Overview of the Taxpayer Relief Act of 1997

The Taxpayer Relief Act of 1997 (H.R. 2014) was signed by President Clinton on August 5, 1997. The key provisions that we believe will affect gift and estate calculations are listed below.

(Editor's note: Many provisions of the Taxpayer Relief Act of 1997 were superceded by The Economic Growth and Tax Relief Reconciliation Act of 2001 (EGTRRA) and/or The Jobs and Growth Tax Relief and Reconciliation Act of 2003 (JGTRRA)).

New Capital Gains Rates

For property held longer than 18 months, there is a new 20% capital gains tax rate (10% for taxpayers in the 15% ordinary income tax bracket). In addition, gift planners face the challenge of making sense of the many other provisions affecting capital gains, with different rates for different types of property and holding periods, and a new $250,000 ($500,000 for joint returns) exclusion for sales of principal residences.

Minimum Remainder Value for Charitable Remainder Trusts

For transfers in trust after July 28, 1997, the remainder value of a charitable remainder annuity trust or unitrust must be at least 10%. If the remainder value is less than 10%, the gift will not qualify as a charitable remainder trust.

The Maximum Payout for CRTs is 50%

The 50% ceiling on charitable remainder annuity trust and unitrust payout rates applies to transfers in trust after June 18, 1997. If the trust payout rate exceeds 50%, the gift will not qualify as a charitable remainder trust.

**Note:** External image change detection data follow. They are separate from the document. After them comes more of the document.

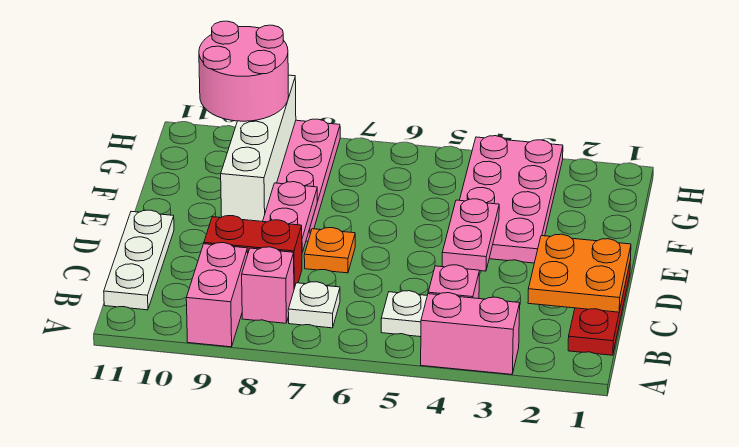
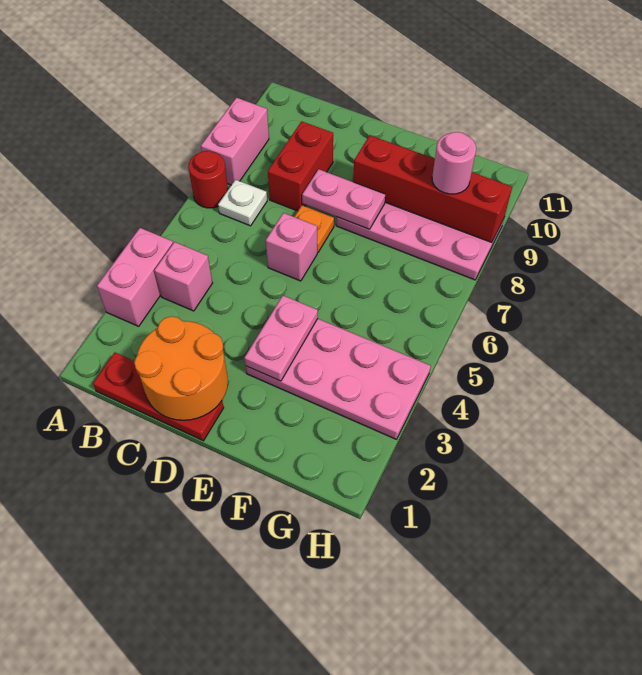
none -> red round brick A7 level 1
pink brick A9:B9 level 1 -> pink brick A8:A9 level 1
white plate B5 level 1 -> none
pink brick B8 level 1 -> pink brick D6 level 1
white plate B11:D11 level 1 -> none
orange plate C1:D2 level 2 -> orange round brick C1:D2 level 2
pink plate D4:E4 level 2 -> pink plate E3:E4 level 2
white brick E9:H9 level 2 -> red brick E9:H9 level 2
pink round brick G9:H10 level 3 -> pink round brick G9 level 3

Excise Taxes on Retirement Plan Distributions and Lifetime Accumulations Repealed

This 15% excise tax (which had been temporarily waived for lifetime distributions through 1999) is permanently repealed, effective back to December 31, 1996, both for distributions during lifetime and after death.

Gift and Estate Tax Provisions

The unified credit for gift and estate taxes will be raised from $600,000 to $1,000,000 over 10 years. The schedule of increases appears below:

Year

Exclusion amount

Credit Amount

1997

600,000

192,800

1998

625,000

202,050

1999

650,000

211,300

2000-2001

675,000

220,550

2002-2003

700,000

229,800

2004

850,000

287,300

2005

950,000

326,300

2006+

1,000,000

345,800

In addition, the $10,000 annual gift tax exclusion will be indexed to inflation for gifts made after 1998.

Generation Skipping Transfer Tax Provisions

The $1,000,000 GST exemption will be indexed to inflation for years after 1998.

In addition, there is a provision makes it easier to fund charitable and other trusts for grandchildren whose parents predecease them. In this situation, these grandchildren are not subject to GST tax.

What Else?

The provision that expired on May 31, 1997 and enabled a deduction based on full fair-market value rather than tax basis for gifts of appreciated property to private foundations, is extended (retroactively to May 31) through June 30, 1998 (ed. note: the Budget Bill of 1998 made this provision permanent).

Donors of outright gifts to charity do not have to file a gift tax return. This filing exemption does not extend to split-interest gifts, so a gift tax return continues to be required for these types of gifts.